• Directions
Only one stretch of the data below is needed. Output the lines from the one with "แบบสรุปผลการดำ" up to and including the one with "PP6500116,5 ก.ย. 65 |", exactly as they stand.

• Listed entries
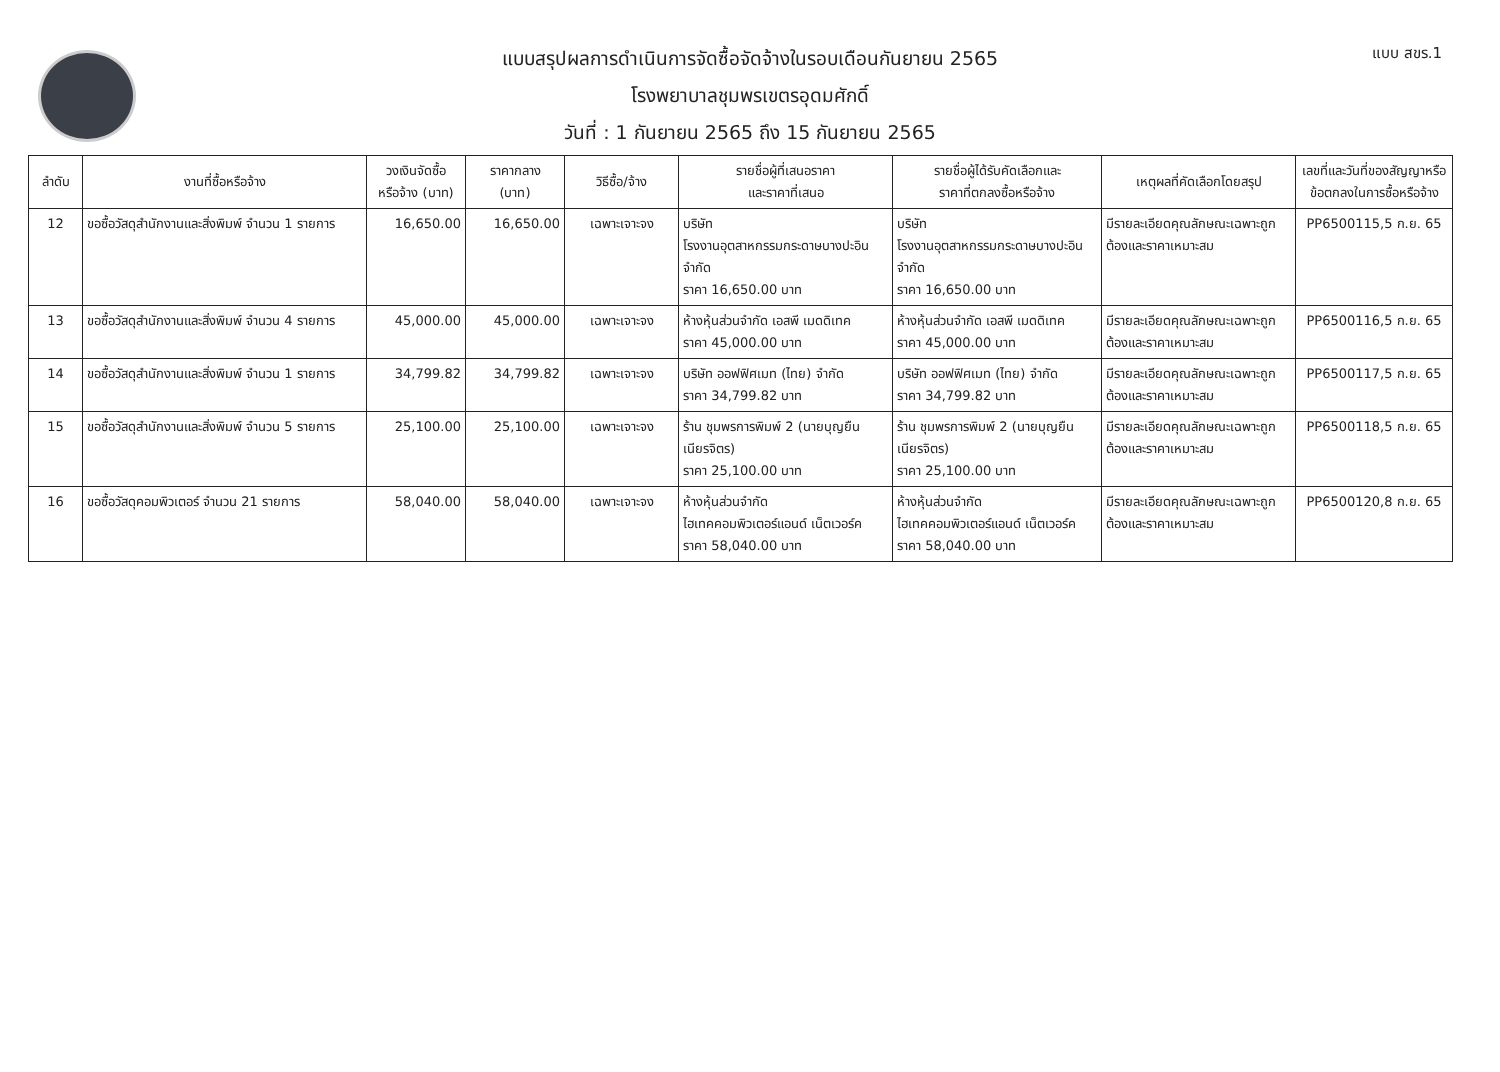แบบ สขร.1
แบบสรุปผลการดำเนินการจัดซื้อจัดจ้างในรอบเดือนกันยายน 2565
โรงพยาบาลชุมพรเขตรอุดมศักดิ์
วันที่ : 1 กันยายน 2565 ถึง 15 กันยายน 2565
| ลำดับ | งานที่ซื้อหรือจ้าง | วงเงินจัดซื้อ หรือจ้าง (บาท) | ราคากลาง (บาท) | วิธีซื้อ/จ้าง | รายชื่อผู้ที่เสนอราคา และราคาที่เสนอ | รายชื่อผู้ได้รับคัดเลือกและ ราคาที่ตกลงซื้อหรือจ้าง | เหตุผลที่คัดเลือกโดยสรุป | เลขที่และวันที่ของสัญญาหรือ ข้อตกลงในการซื้อหรือจ้าง |
| --- | --- | --- | --- | --- | --- | --- | --- | --- |
| 12 | ขอซื้อวัสดุสำนักงานและสิ่งพิมพ์ จำนวน 1 รายการ | 16,650.00 | 16,650.00 | เฉพาะเจาะจง | บริษัท โรงงานอุตสาหกรรมกระดาษบางปะอิน จำกัด ราคา 16,650.00 บาท | บริษัท โรงงานอุตสาหกรรมกระดาษบางปะอิน จำกัด ราคา 16,650.00 บาท | มีรายละเอียดคุณลักษณะเฉพาะถูกต้องและราคาเหมาะสม | PP6500115,5 ก.ย. 65 |
| 13 | ขอซื้อวัสดุสำนักงานและสิ่งพิมพ์ จำนวน 4 รายการ | 45,000.00 | 45,000.00 | เฉพาะเจาะจง | ห้างหุ้นส่วนจำกัด เอสพี เมดดิเทค ราคา 45,000.00 บาท | ห้างหุ้นส่วนจำกัด เอสพี เมดดิเทค ราคา 45,000.00 บาท | มีรายละเอียดคุณลักษณะเฉพาะถูกต้องและราคาเหมาะสม | PP6500116,5 ก.ย. 65 |
| 14 | ขอซื้อวัสดุสำนักงานและสิ่งพิมพ์ จำนวน 1 รายการ | 34,799.82 | 34,799.82 | เฉพาะเจาะจง | บริษัท ออฟฟิศเมท (ไทย) จำกัด ราคา 34,799.82 บาท | บริษัท ออฟฟิศเมท (ไทย) จำกัด ราคา 34,799.82 บาท | มีรายละเอียดคุณลักษณะเฉพาะถูกต้องและราคาเหมาะสม | PP6500117,5 ก.ย. 65 |
| 15 | ขอซื้อวัสดุสำนักงานและสิ่งพิมพ์ จำนวน 5 รายการ | 25,100.00 | 25,100.00 | เฉพาะเจาะจง | ร้าน ชุมพรการพิมพ์ 2 (นายบุญยืน เนียรจิตร) ราคา 25,100.00 บาท | ร้าน ชุมพรการพิมพ์ 2 (นายบุญยืน เนียรจิตร) ราคา 25,100.00 บาท | มีรายละเอียดคุณลักษณะเฉพาะถูกต้องและราคาเหมาะสม | PP6500118,5 ก.ย. 65 |
| 16 | ขอซื้อวัสดุคอมพิวเตอร์ จำนวน 21 รายการ | 58,040.00 | 58,040.00 | เฉพาะเจาะจง | ห้างหุ้นส่วนจำกัด ไฮเทคคอมพิวเตอร์แอนด์ เน็ตเวอร์ค ราคา 58,040.00 บาท | ห้างหุ้นส่วนจำกัด ไฮเทคคอมพิวเตอร์แอนด์ เน็ตเวอร์ค ราคา 58,040.00 บาท | มีรายละเอียดคุณลักษณะเฉพาะถูกต้องและราคาเหมาะสม | PP6500120,8 ก.ย. 65 |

• Output for this exercise
แบบสรุปผลการดำเนินการจัดซื้อจัดจ้างในรอบเดือนกันยายน 2565
โรงพยาบาลชุมพรเขตรอุดมศักดิ์
วันที่ : 1 กันยายน 2565 ถึง 15 กันยายน 2565
| ลำดับ | งานที่ซื้อหรือจ้าง | วงเงินจัดซื้อ หรือจ้าง (บาท) | ราคากลาง (บาท) | วิธีซื้อ/จ้าง | รายชื่อผู้ที่เสนอราคา และราคาที่เสนอ | รายชื่อผู้ได้รับคัดเลือกและ ราคาที่ตกลงซื้อหรือจ้าง | เหตุผลที่คัดเลือกโดยสรุป | เลขที่และวันที่ของสัญญาหรือ ข้อตกลงในการซื้อหรือจ้าง |
| --- | --- | --- | --- | --- | --- | --- | --- | --- |
| 12 | ขอซื้อวัสดุสำนักงานและสิ่งพิมพ์ จำนวน 1 รายการ | 16,650.00 | 16,650.00 | เฉพาะเจาะจง | บริษัท โรงงานอุตสาหกรรมกระดาษบางปะอิน จำกัด ราคา 16,650.00 บาท | บริษัท โรงงานอุตสาหกรรมกระดาษบางปะอิน จำกัด ราคา 16,650.00 บาท | มีรายละเอียดคุณลักษณะเฉพาะถูกต้องและราคาเหมาะสม | PP6500115,5 ก.ย. 65 |
| 13 | ขอซื้อวัสดุสำนักงานและสิ่งพิมพ์ จำนวน 4 รายการ | 45,000.00 | 45,000.00 | เฉพาะเจาะจง | ห้างหุ้นส่วนจำกัด เอสพี เมดดิเทค ราคา 45,000.00 บาท | ห้างหุ้นส่วนจำกัด เอสพี เมดดิเทค ราคา 45,000.00 บาท | มีรายละเอียดคุณลักษณะเฉพาะถูกต้องและราคาเหมาะสม | PP6500116,5 ก.ย. 65 |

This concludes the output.